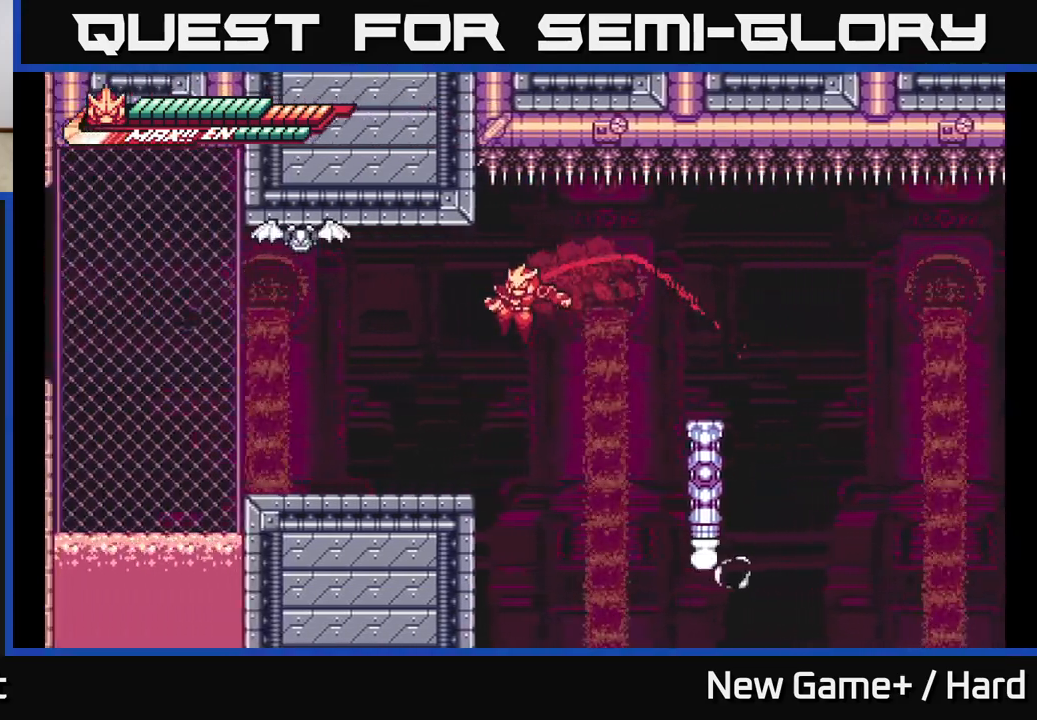
{"buttons": ["A", "L2"], "left_stick": "left", "right_stick": "center", "events": [[483, "A", "down"]]}
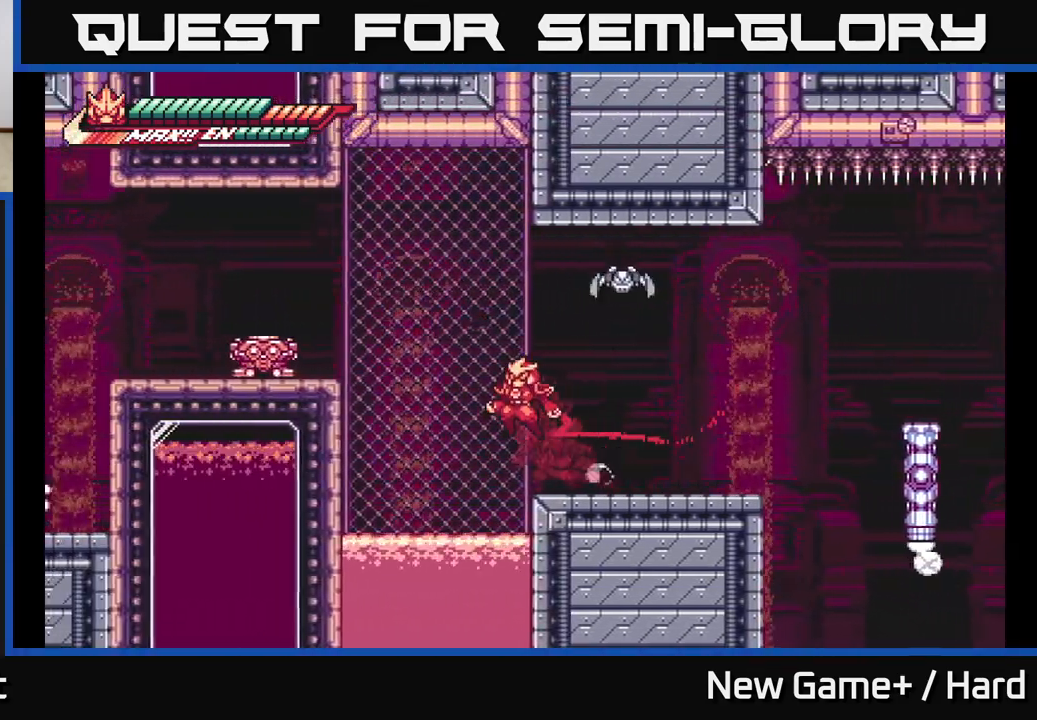
{"buttons": ["A", "X"], "left_stick": "left", "right_stick": "center", "events": [[150, "A", "up"], [217, "A", "down"], [250, "X", "down"], [367, "X", "up"], [383, "L2", "up"], [400, "A", "up"], [433, "left_stick", "center"], [450, "A", "down"], [483, "X", "down"], [500, "left_stick", "left"]]}
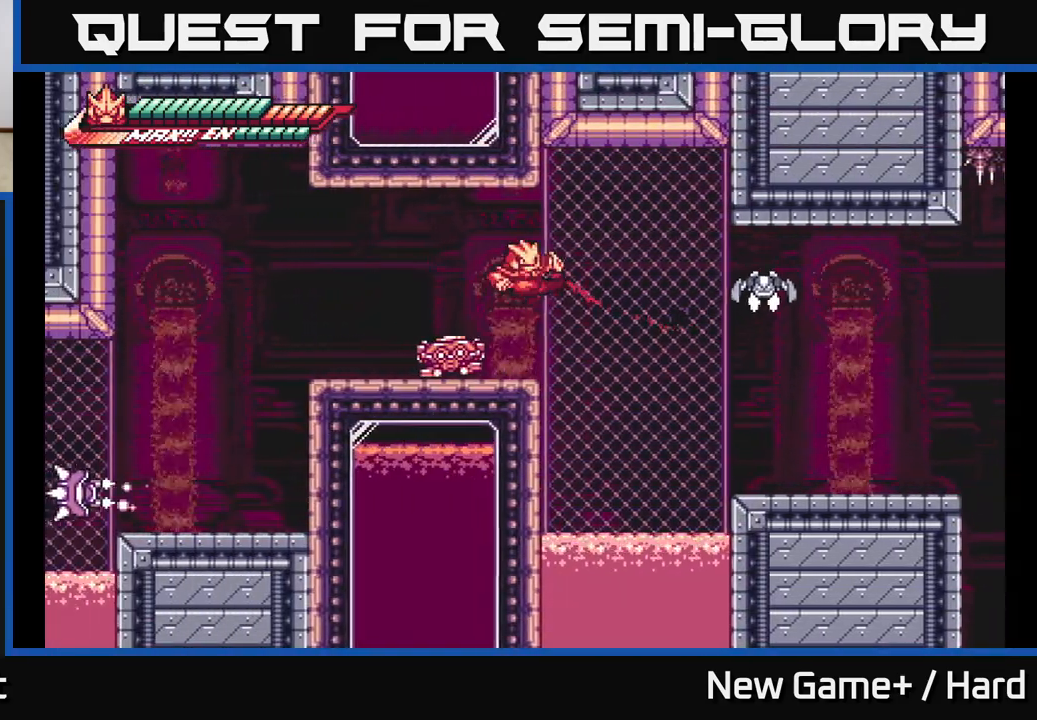
{"buttons": ["L2"], "left_stick": "left", "right_stick": "center", "events": [[50, "L2", "down"], [100, "X", "up"], [183, "A", "up"], [217, "A", "down"], [250, "X", "down"], [383, "X", "up"], [417, "A", "up"]]}
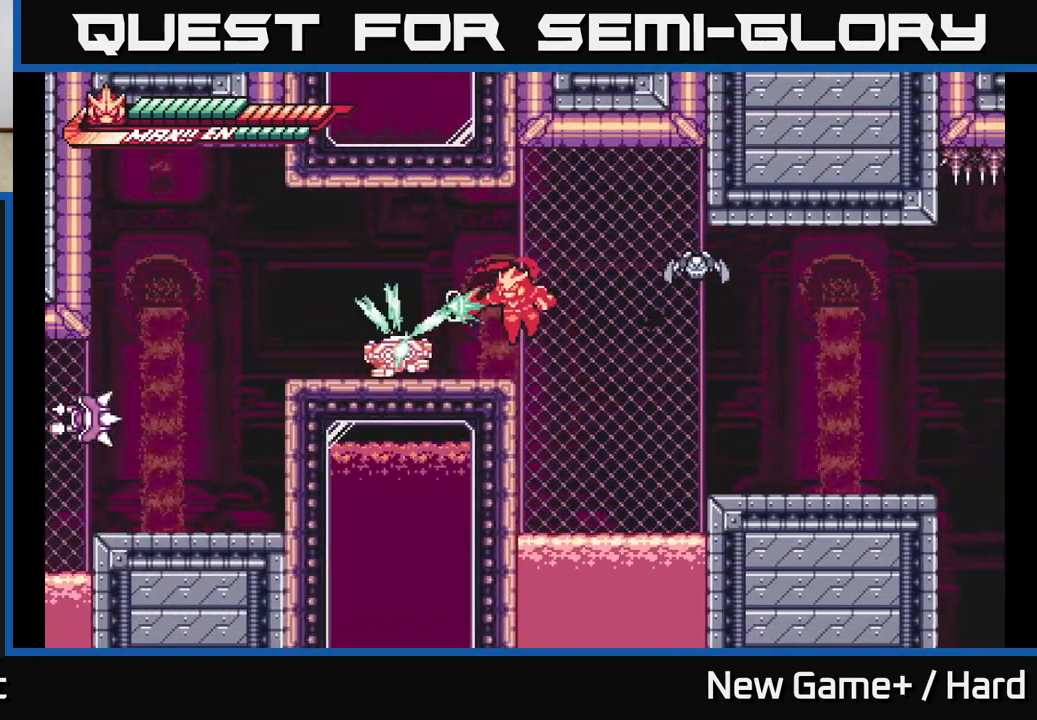
{"buttons": ["X"], "left_stick": "center", "right_stick": "center", "events": [[33, "L2", "up"], [33, "X", "down"], [167, "X", "up"], [250, "X", "down"], [300, "left_stick", "center"], [350, "X", "up"], [450, "X", "down"]]}
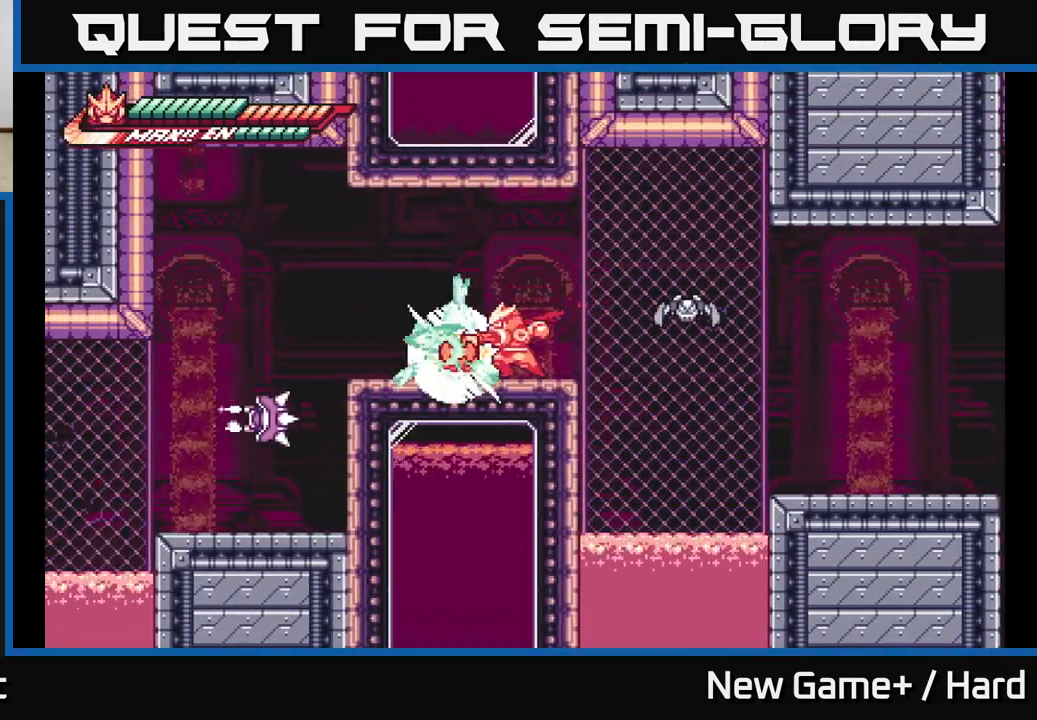
{"buttons": [], "left_stick": "center", "right_stick": "center", "events": [[83, "X", "up"], [83, "left_stick", "left"], [200, "left_stick", "right"], [300, "X", "down"], [417, "left_stick", "center"], [483, "X", "up"]]}
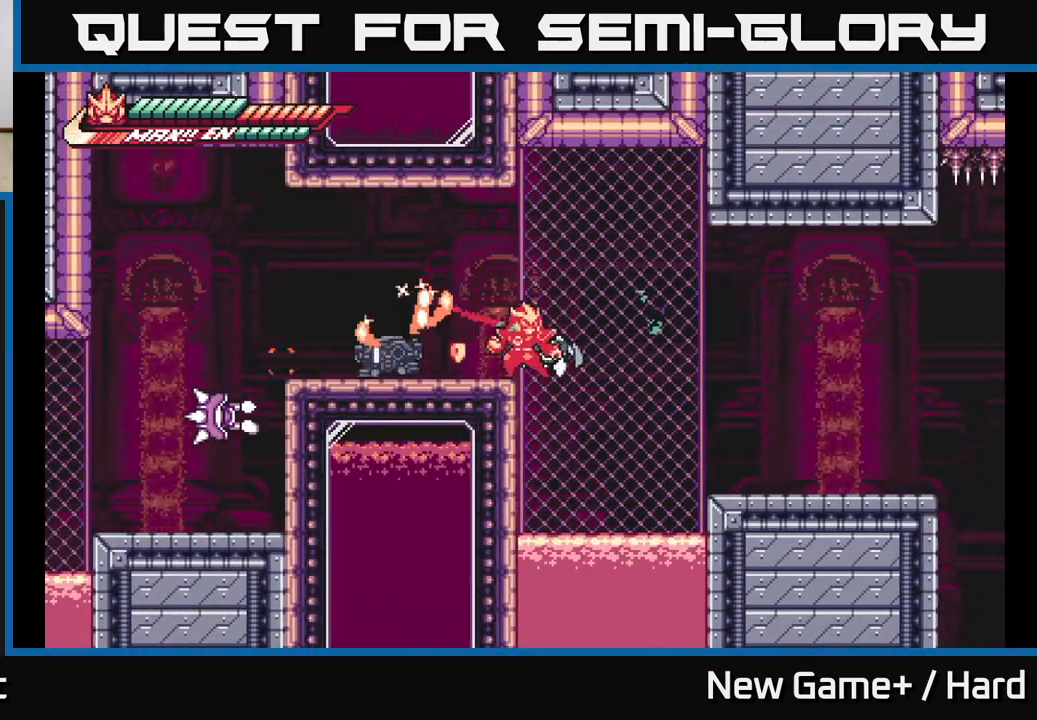
{"buttons": ["X"], "left_stick": "center", "right_stick": "center", "events": [[33, "X", "down"], [200, "X", "up"], [283, "X", "down"], [417, "X", "up"], [500, "X", "down"]]}
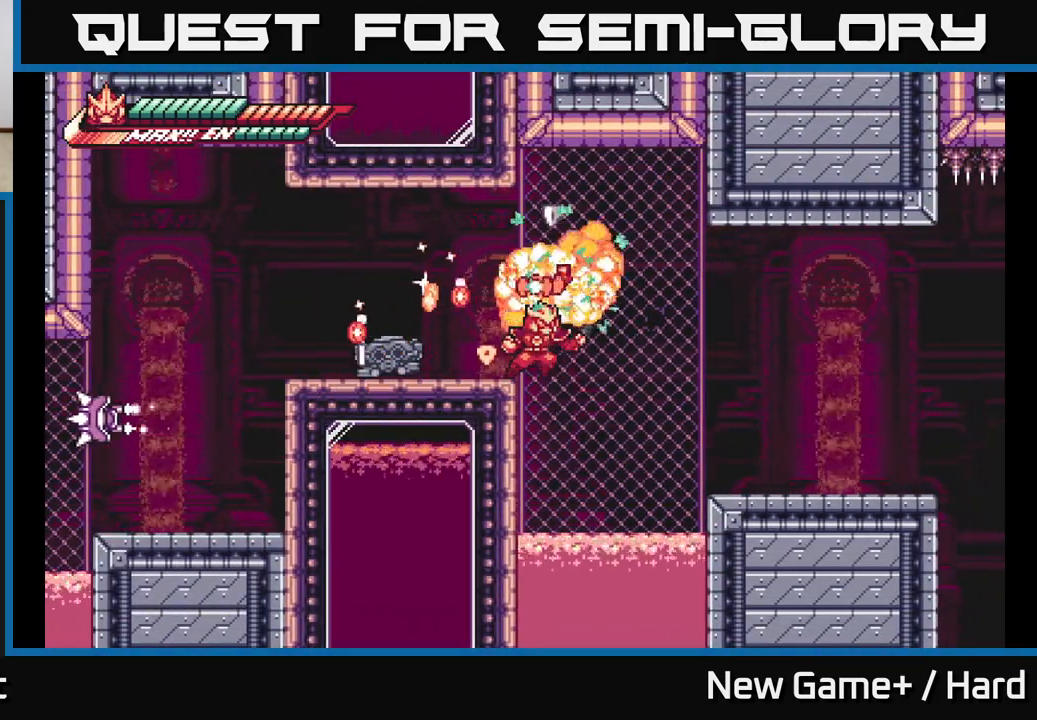
{"buttons": [], "left_stick": "left", "right_stick": "center", "events": [[133, "X", "up"], [200, "X", "down"], [300, "X", "up"], [367, "left_stick", "left"]]}
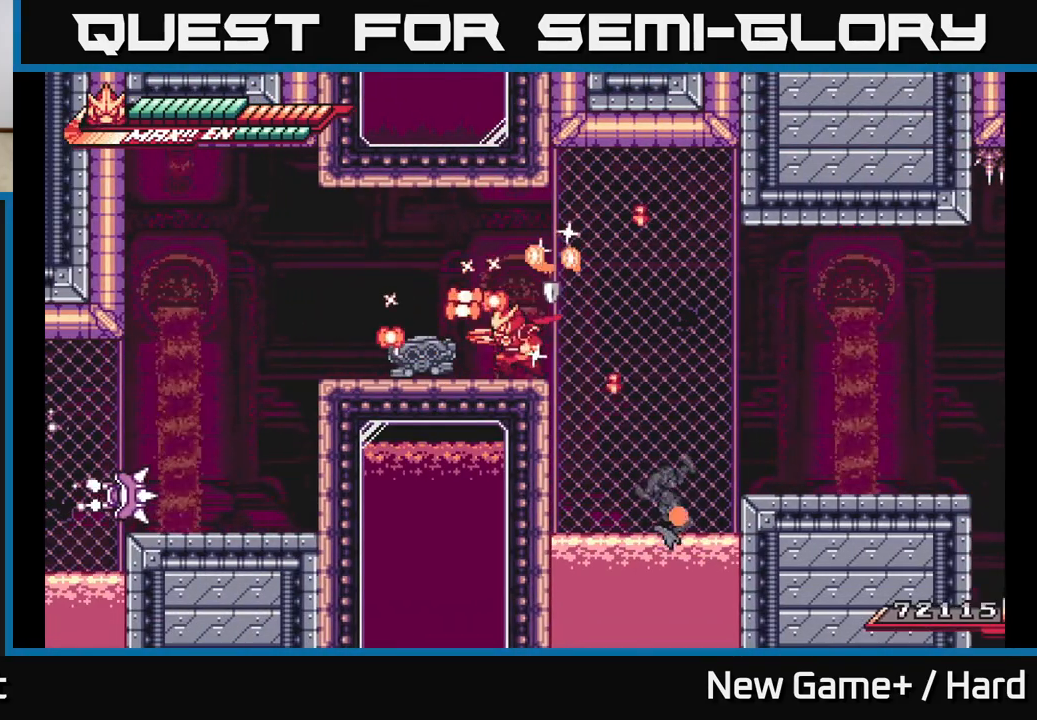
{"buttons": [], "left_stick": "left", "right_stick": "center", "events": [[33, "R2", "down"], [150, "left_stick", "center"], [317, "left_stick", "left"], [483, "R2", "up"]]}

________________________

#### [Task prompt]
Set the records down again exactly, and omit any picture in them.

#### [Solved problem]
{"buttons": ["A", "L2"], "left_stick": "left", "right_stick": "center", "events": [[483, "A", "down"]]}
{"buttons": ["A", "X"], "left_stick": "left", "right_stick": "center", "events": [[150, "A", "up"], [217, "A", "down"], [250, "X", "down"], [367, "X", "up"], [383, "L2", "up"], [400, "A", "up"], [433, "left_stick", "center"], [450, "A", "down"], [483, "X", "down"], [500, "left_stick", "left"]]}
{"buttons": ["L2"], "left_stick": "left", "right_stick": "center", "events": [[50, "L2", "down"], [100, "X", "up"], [183, "A", "up"], [217, "A", "down"], [250, "X", "down"], [383, "X", "up"], [417, "A", "up"]]}
{"buttons": ["X"], "left_stick": "center", "right_stick": "center", "events": [[33, "L2", "up"], [33, "X", "down"], [167, "X", "up"], [250, "X", "down"], [300, "left_stick", "center"], [350, "X", "up"], [450, "X", "down"]]}
{"buttons": [], "left_stick": "center", "right_stick": "center", "events": [[83, "X", "up"], [83, "left_stick", "left"], [200, "left_stick", "right"], [300, "X", "down"], [417, "left_stick", "center"], [483, "X", "up"]]}
{"buttons": ["X"], "left_stick": "center", "right_stick": "center", "events": [[33, "X", "down"], [200, "X", "up"], [283, "X", "down"], [417, "X", "up"], [500, "X", "down"]]}
{"buttons": [], "left_stick": "left", "right_stick": "center", "events": [[133, "X", "up"], [200, "X", "down"], [300, "X", "up"], [367, "left_stick", "left"]]}
{"buttons": [], "left_stick": "left", "right_stick": "center", "events": [[33, "R2", "down"], [150, "left_stick", "center"], [317, "left_stick", "left"], [483, "R2", "up"]]}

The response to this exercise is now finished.